_Your task_
All of the data below is to be repeated exactly, except for the pictures.

_Input data_
=-=-=

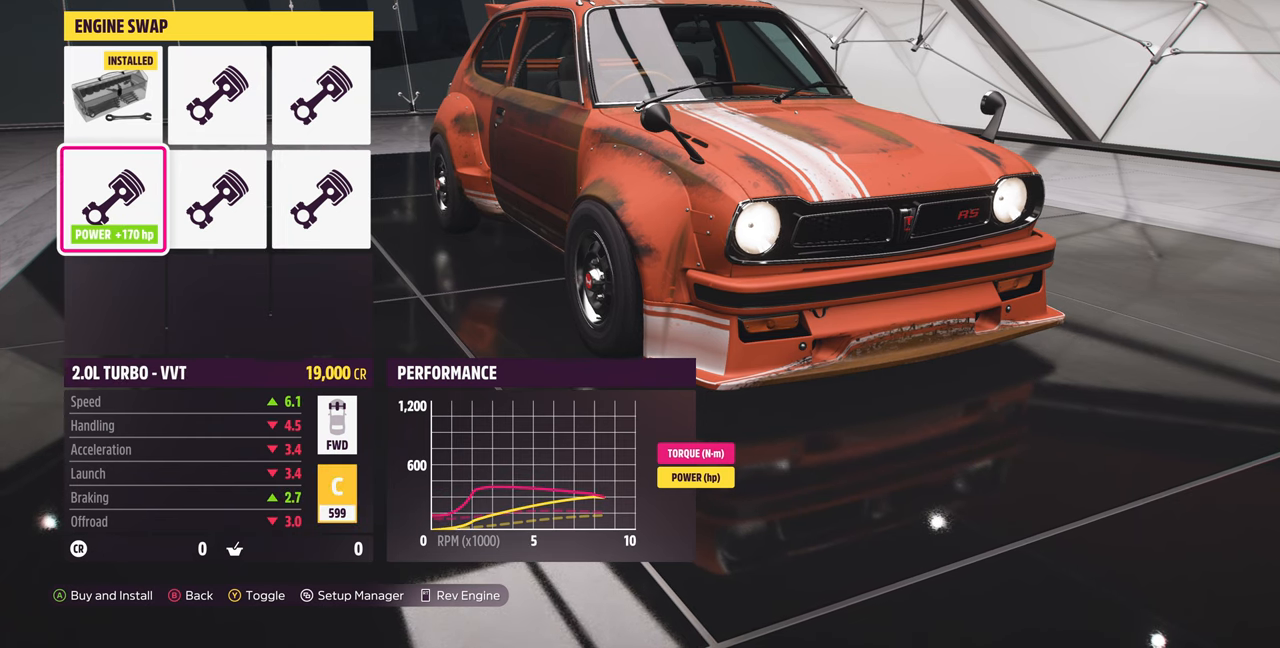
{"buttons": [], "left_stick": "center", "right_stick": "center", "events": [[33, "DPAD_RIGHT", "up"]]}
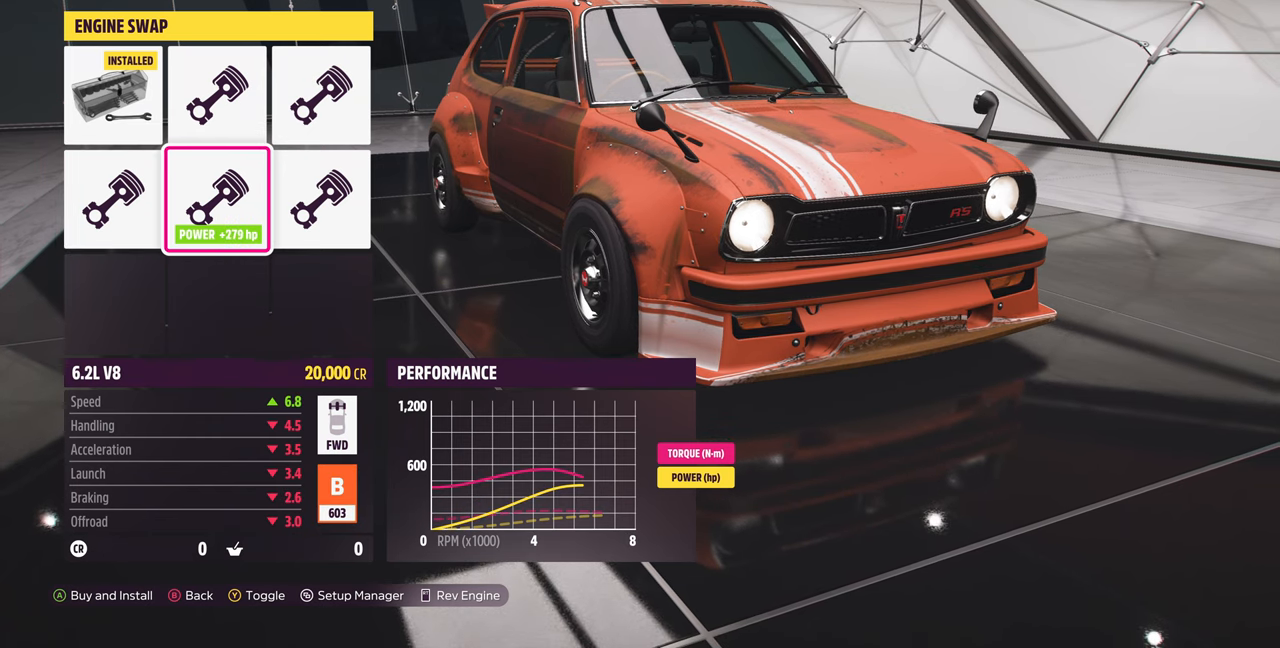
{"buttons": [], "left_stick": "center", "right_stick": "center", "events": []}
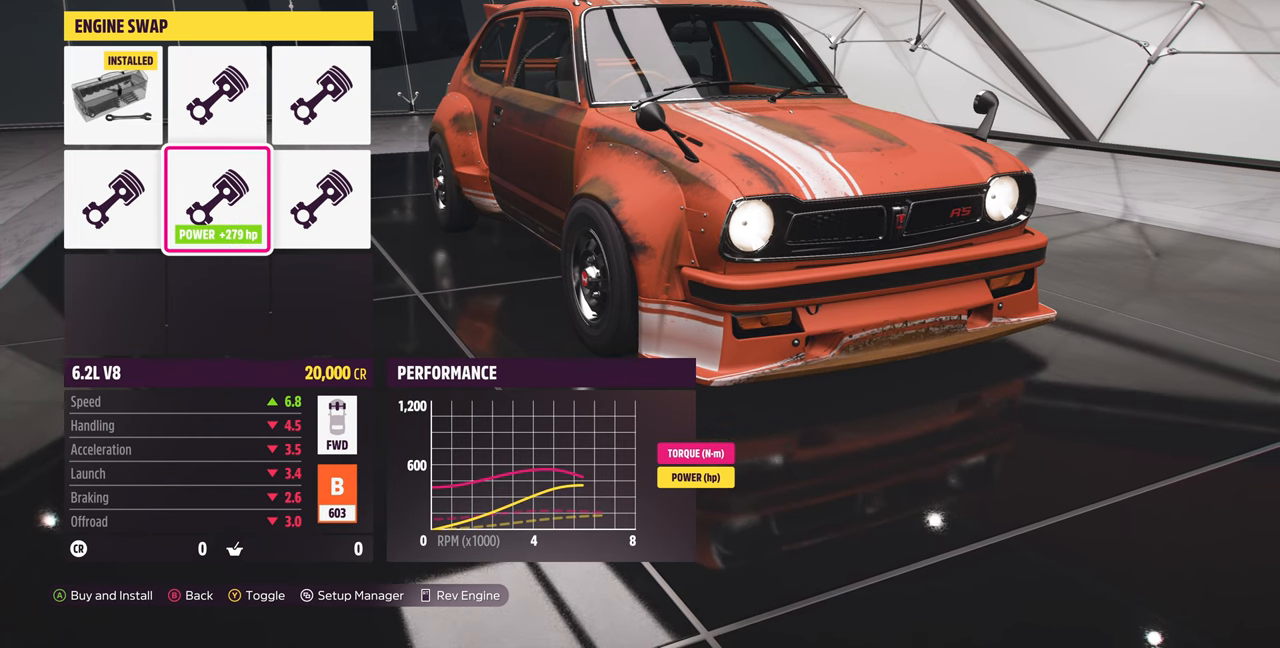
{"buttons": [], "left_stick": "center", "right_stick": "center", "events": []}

=-=-=

_Written reply_
{"buttons": [], "left_stick": "center", "right_stick": "center", "events": [[33, "DPAD_RIGHT", "up"]]}
{"buttons": [], "left_stick": "center", "right_stick": "center", "events": []}
{"buttons": [], "left_stick": "center", "right_stick": "center", "events": []}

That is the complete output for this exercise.